Rabu , 04 October 2017, 10:55 WIB

KPU Harapkan Penyerahan Dokumen Parpol di Awal Pendaftaran

Red: Andi Nur Aminah
Republika/ Wihdan Hidayat
Pendaftaran Parpol Peserta Pemilu (ilustrasi)
Pendaftaran Parpol Peserta Pemilu (ilustrasi)

REPUBLIKA.CO.ID, BANTUL -- Komisi Pemilihan Umum (KPU) Kabupaten Bantul, Daerah Istimewa Yogyakarta mengharapkan penyerahan dokumen dan data keanggotaan partai politik di daerah itu dilakukan pada awal pendaftaran calon peserta Pemilu serentak Tahun 2019. "Kami berharap penyerahan dokumen dan data keanggotaan parpol ke KPU Bantul dilakukan pada awal masa pendaftaran, agar jika masih ada kekurangan masih cukup waktu untuk melengkapi," kata Ketua KPU Bantul Muhammad Johan Komara di Bantul, Rabu (4/10).

Menurut dia, mulai 3 sampai 16 Oktober 2017 KPU RI menerima seluruh berkas pendaftaran pengurus parpol tingkat pusat. Sedangkan KPU Bantul membuka pendaftaran sekaligus pelayanan penyerahan dokumen dan data keanggotaan pengurus parpol tingkat kabupaten.

Ia menjelaskan, salah satu persyaratan yang diwajibkan bagi parpol untuk ditetapkan sebagai peserta Pemilu 2019 yang hari H pemungutan suara ditetapkan pada 17 April adalah memiliki anggota 1.000 atau 1/1.000 orang di kepengurusan kabupaten/kota. "Berdasarkan Keputusan KPU Nomor 165 165/HK.03.1-Kpt/03/KPUkpu/IX/2017 jumlah minimal salinan KTA (kartu tanda anggota) dan KTP elektronika yang diserahkan ke KPU bantul sejumlah 931 dan memiliki kepengurusan di minimal sembilan kecamatan," katanya.

Johan mengatakan, data keanggotaan partai politik tersebut harus dibuktikan dengan salinan KTA dan salinan KTP elektronik atau surat keterangan dari Dinas Kependudukan dan Catatan Sipil (Disdukcapil) setempat jika ingin menjadi peserta Pemilu 2019. Ia menjelaskan, sebab seluruh parpol calon peserta pemilu wajib memasukkan data partai politik ke dalam Sipol (Sistem Informasi Partai Politik).

"Selanjutnya form yang ada di Sipol tersebut dicetak dan dipergunakan pada saat mendaftar di KPU. Sehingga partai yang tidak melakukan input data ke Sipol, otomatis tidak bisa mendaftar sebagai calon peserta pemilu," kata Johan Komara.

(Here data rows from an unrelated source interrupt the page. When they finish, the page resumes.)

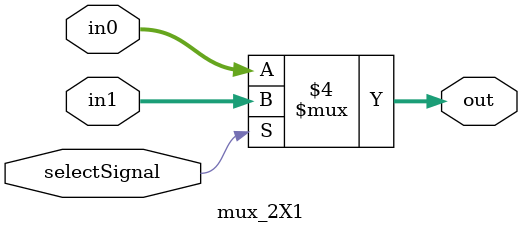
<source format=v>

`timescale 1ns/10ps

module mux_2X1(
	output reg [31:0] out,
	input [31:0] in0, in1, 
	input selectSignal);

  //multiplexer is used to switch one of the several input lines to a single common output line
	always@(*) //continuous loop
	begin
		if (selectSignal == 1)
			out[31:0] <= in1[31:0];
		else
			out[31:0] <= in0[31:0];
		end
	endmodule
 
</source>
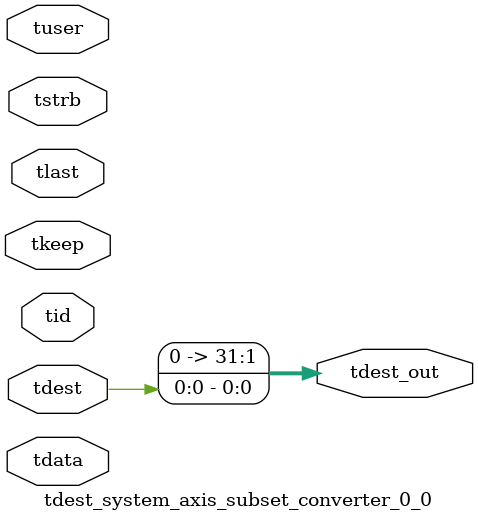
<source format=v>


`timescale 1ps/1ps

module tdest_system_axis_subset_converter_0_0 #
(
parameter C_S_AXIS_TDATA_WIDTH = 32,
parameter C_S_AXIS_TUSER_WIDTH = 0,
parameter C_S_AXIS_TID_WIDTH   = 0,
parameter C_S_AXIS_TDEST_WIDTH = 0,
parameter C_M_AXIS_TDEST_WIDTH = 32
)
(
input  [(C_S_AXIS_TDATA_WIDTH == 0 ? 1 : C_S_AXIS_TDATA_WIDTH)-1:0     ] tdata,
input  [(C_S_AXIS_TUSER_WIDTH == 0 ? 1 : C_S_AXIS_TUSER_WIDTH)-1:0     ] tuser,
input  [(C_S_AXIS_TID_WIDTH   == 0 ? 1 : C_S_AXIS_TID_WIDTH)-1:0       ] tid,
input  [(C_S_AXIS_TDEST_WIDTH == 0 ? 1 : C_S_AXIS_TDEST_WIDTH)-1:0     ] tdest,
input  [(C_S_AXIS_TDATA_WIDTH/8)-1:0 ] tkeep,
input  [(C_S_AXIS_TDATA_WIDTH/8)-1:0 ] tstrb,
input                                                                    tlast,
output [C_M_AXIS_TDEST_WIDTH-1:0] tdest_out
);

assign tdest_out = {tdest[0:0]};

endmodule


</source>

Menurut dia, dalam rangka menyamakan persepsi terkait proses pendaftaran itu, KPU Bantul telah menyosialisasikan Peraturan KPU Nomor 11/2017 tentang pendaftaran, verifikasi dan penetapan parpol peserta pemilu anggota DPR dan DPRD kepada para pimpinan parpol peserta Pemilu 2014 dan partai baru.

"Dalam rangka memberi perlakuan yang setara dalam sosialisasi itu kami juga mengundang secara terbuka kepada seluruh partai politik yang berada di Bantul dan yang telah terdaftar di Kementerian Hukum dan HAM RI melalui website KPU maupun lewat pemberitaan di media massa," katanya.